I am trying to sell my co-op apt right now and have lined up a buyer. The buyer does not make enough income on his own qualify for the apartment, but his father, a rich dude, is willing be a co-purchaser. However, I have just been told by my coop board that they frown upon co-purchaser and will be more inclined if it is a guarantor situation. I am thoroughly confused now, maybe someone can provide some much needed clarification?

Why is guarantor more desirable than a co-purchaser? From a finance perspective, I would thought the co-op would prefer to have the rich dude’s name on the property.

Since the buyer does not make enough money on his own to qualify for a loan, I am not sure that a guarantee from the father would do any good from a lender’s perspective.

Can someone educate me? Thanks.


Comments

  1. var, if the buyer is willing to put 1 – 2 years maintenance in an escrow account that might help, is what we did with guarantors/co-purchasers.

  2. It’s starting to make sense. Babs, what you said about harder to evcit two parties (one of whom does not occupy the apartment) may be the key as to why guarantor is preferred over co-purchaser.

    Is there anything I can do to convince to board to accept the buyer? I am stuck in a bad place and really need to sell ASAP.

  3. quote:
    Trust fund bohemians are just as good as anybody else.

    that is certifiably WRONG and patently UNTRUE.

    also, not all money is the same. trust fund money is dirty money, it’s no different than drug dealer and prostitution money, in fact it’s worse. why would you want to own in a building with that kind of riff-raff?

    *rob*

  4. Plenty of people have more than one name on a coop. What happens if someone dies? it is easy to remove one name on the document.

    Tenants with right of survivorship, tenants in common, etc.
    Somebody is being misinformed.

    What is important is whether the board likes you or not. The names of ownership is irrelevent.
    it is your personal choice.

    Trust funds if substantial income is derived should please the board. It is easy for the potential coop owner to budget his money and pay on time. The monthly income of the trust might stay the same.

    So whats the problem?

    Trust fund bohemians are just as good as anybody else.
    Money is money!

  5. If only the kid is a shareholder it’s much easier to get him evicted (for breaking house rules, for example) than if the co-op had to go against both him and daddy. If both parties are on the stock and lease the place would be considered owner-occuppied; what can’t happen in a co-op (unlike a condo) would be having daddy the sole owner — that would reduce the owner-occupancy %.

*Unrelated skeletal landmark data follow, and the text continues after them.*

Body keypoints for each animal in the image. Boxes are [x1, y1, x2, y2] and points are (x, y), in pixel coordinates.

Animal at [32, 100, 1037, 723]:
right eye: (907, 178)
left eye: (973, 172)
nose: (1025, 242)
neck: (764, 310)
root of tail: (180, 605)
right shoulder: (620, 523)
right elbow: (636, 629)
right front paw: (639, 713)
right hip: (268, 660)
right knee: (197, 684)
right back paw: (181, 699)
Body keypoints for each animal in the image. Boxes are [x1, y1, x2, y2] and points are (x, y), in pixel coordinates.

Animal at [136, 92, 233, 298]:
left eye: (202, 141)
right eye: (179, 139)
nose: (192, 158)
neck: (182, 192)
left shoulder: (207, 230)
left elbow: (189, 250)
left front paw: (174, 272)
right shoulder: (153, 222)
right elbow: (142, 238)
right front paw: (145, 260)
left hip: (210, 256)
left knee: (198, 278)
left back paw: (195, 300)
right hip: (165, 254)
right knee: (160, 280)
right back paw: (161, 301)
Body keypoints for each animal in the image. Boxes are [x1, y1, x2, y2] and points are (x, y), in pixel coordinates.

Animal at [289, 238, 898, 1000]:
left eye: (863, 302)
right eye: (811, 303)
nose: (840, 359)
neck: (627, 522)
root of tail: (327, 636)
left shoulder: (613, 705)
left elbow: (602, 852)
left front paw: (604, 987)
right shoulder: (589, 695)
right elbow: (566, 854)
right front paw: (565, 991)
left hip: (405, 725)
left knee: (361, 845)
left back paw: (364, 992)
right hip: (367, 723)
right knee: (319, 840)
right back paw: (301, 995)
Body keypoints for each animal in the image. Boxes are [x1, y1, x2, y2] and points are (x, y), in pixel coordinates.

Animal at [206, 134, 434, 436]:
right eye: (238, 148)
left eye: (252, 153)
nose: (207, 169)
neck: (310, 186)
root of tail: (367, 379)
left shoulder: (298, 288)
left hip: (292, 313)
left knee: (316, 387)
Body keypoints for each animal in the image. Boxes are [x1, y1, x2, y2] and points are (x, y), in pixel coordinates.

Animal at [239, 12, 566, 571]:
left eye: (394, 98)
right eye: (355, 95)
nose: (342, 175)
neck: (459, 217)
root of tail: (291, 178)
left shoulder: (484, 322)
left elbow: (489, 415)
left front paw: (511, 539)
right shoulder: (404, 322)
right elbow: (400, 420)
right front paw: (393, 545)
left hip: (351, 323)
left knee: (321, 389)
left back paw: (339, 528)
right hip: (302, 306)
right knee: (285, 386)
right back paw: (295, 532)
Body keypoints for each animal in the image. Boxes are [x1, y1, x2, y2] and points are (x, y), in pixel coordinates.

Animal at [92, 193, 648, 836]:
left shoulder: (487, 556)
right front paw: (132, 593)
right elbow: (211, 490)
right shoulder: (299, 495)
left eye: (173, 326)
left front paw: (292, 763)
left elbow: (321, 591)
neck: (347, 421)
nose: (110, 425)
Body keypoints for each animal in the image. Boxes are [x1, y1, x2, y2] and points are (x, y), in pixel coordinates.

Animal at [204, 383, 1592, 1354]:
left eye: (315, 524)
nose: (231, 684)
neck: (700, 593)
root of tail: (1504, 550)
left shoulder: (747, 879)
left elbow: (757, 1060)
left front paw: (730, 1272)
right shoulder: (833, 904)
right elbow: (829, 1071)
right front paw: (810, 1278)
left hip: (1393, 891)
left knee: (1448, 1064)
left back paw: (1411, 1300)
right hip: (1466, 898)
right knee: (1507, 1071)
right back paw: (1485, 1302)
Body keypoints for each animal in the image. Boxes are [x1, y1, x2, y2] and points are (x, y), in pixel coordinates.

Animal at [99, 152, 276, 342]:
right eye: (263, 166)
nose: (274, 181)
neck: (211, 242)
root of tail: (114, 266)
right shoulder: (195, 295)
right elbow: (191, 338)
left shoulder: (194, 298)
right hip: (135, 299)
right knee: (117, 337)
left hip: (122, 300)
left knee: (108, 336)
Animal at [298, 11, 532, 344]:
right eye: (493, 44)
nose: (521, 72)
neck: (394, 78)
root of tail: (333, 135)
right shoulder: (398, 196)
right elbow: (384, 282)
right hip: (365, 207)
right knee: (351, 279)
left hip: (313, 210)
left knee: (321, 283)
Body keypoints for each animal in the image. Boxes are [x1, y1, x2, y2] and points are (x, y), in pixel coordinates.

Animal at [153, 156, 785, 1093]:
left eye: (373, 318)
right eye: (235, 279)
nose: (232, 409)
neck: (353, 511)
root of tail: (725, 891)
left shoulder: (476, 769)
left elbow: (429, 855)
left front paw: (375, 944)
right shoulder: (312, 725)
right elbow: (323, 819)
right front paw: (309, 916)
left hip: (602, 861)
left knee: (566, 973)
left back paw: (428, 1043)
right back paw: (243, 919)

  6. It is exactly as traditional mod said. Nothing else to it. The bank that has the mortgage on the building looks at owner occupancy rates when it is time to refi

  7. co-op boards favorite thing in the world to do is frown upon things. basically anything really. it’s what they do best. they are the same kind of people who would repeatly run for class president and lose.

    *rob*

  8. Thanks. I got the spoiled brat bit, however, wouldn’t it be the same spoiled brat in a guarantor situation? Why is a guarantor more desirable? I would have thought the co-op would frown upon both type of arrangements if they want to keep out the trust fund babies.